Norepinephrine increases glucose transport in brown adipocytes via β3-adrenoceptors through a cAMP, PKA and PI3-kinase-dependent pathway stimulating conventional and novel PKCs

Abstract

To identify the signaling pathways that mediate the adrenergic stimulation of glucose uptake in BAT, we have used mouse brown adipocytes in culture. The endogenous adrenergic neurotransmitter norepinephrine (NE) induced 2-deoxy-D-glucose uptake 3-fold in a concentration-dependent manner (pEC 50 ≈ 6.5). The uptake was abolished by high doses of propranolol. The NE effect was mimicked by isoprenaline (pEC50 ≈ 6.9), BRL 37344 (pEC50 ≈ 8.6), CL 316243 (pEC50 ≈ 9.7) and CGP 12177 (pEC50 ≈ 7.3) and was thus mediated by β 3-adrenergic receptors.

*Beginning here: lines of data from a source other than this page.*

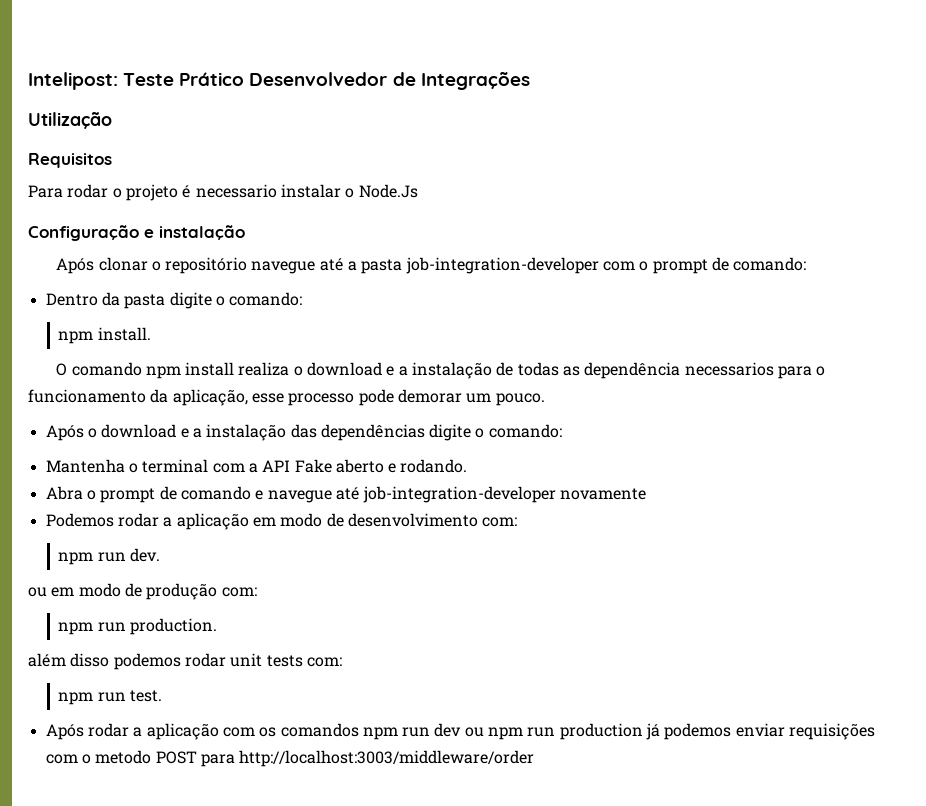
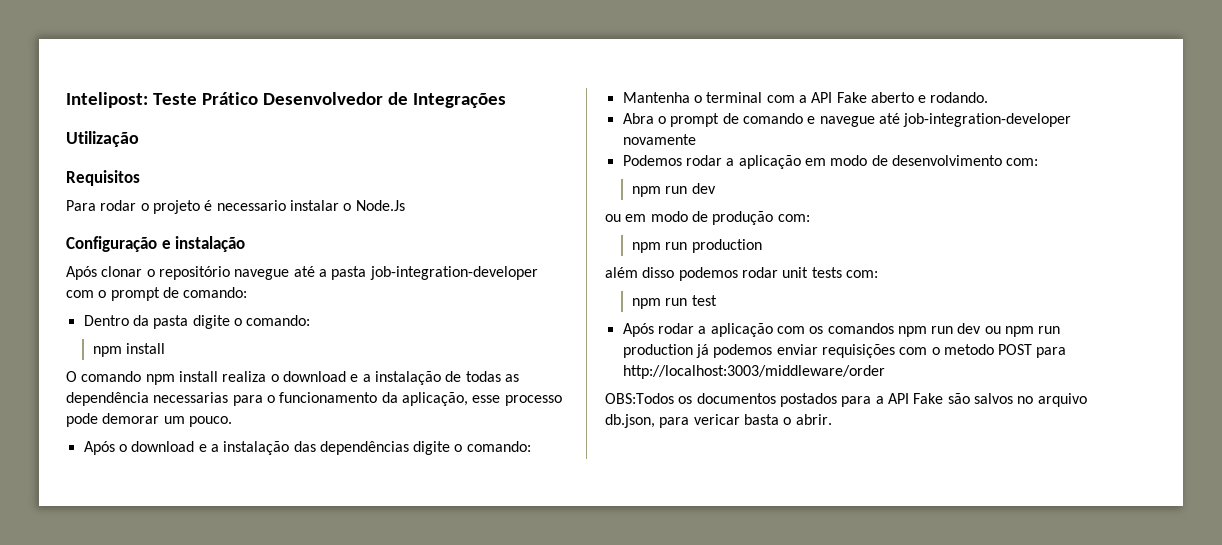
[97,327,151,341] install. -> [126,343,166,354] install
[684,362,774,376] necessarios -> [153,392,229,403] necessarias
[130,548,161,562] dev. -> [691,183,716,194] dev
[130,618,218,635] production. -> [691,239,762,253] production
[130,690,163,702] test. -> [691,295,717,306] test
(535, 758) none -> [605,393,1087,407] [605,414,832,428] // OBS:Todos os documentos postados para a API Fake são salvos no arquivo db.json, para vericar basta o abrir.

The NE-induced effect on 2-deoxy-D-glucose uptake was mediated by adenylyl cyclase and cAMP, since responses were inhibited by the adenylyl cyclase inhibitor 2′,5′-dideoxyadenosine (DDA) and the PKA inhibitor 4-cyano-3-methylisoquinoline (4CM). Cholera toxin and 8-Br cAMP were both able to increase 2-deoxy-D-glucose uptake. Involvement of other adrenergic signaling pathways (α1-and α 2-adrenergic receptors) were excluded. The PI3K inhibitor LY294002, abolished β-adrenergic- or 8-Br cAMP-stimulated 2-deoxy-D-glucose uptake, demonstrating that a cAMP dependent PI3K-mediated pathway is positively connected to glucose uptake. Inhibition of the β-adrenergically stimulated response with PKC inhibitors (Gö 6983 which inhibits (α, β, γ), (δ) and (ζ) isoforms and Ro-31-8220 which inhibits (α, β1, β2, γ) and (ε) but not atypical isoforms) indicated that cAMP-mediated glucose uptake is stimulated via conventional and novel PKCs. These results demonstrate that adrenergic stimulation, through β3-adrenergic receptors /cAMP/protein kinase A, recruits a PI3K pathway stimulating conventional and novel PKCs which mediate glucose uptake in brown adipocytes.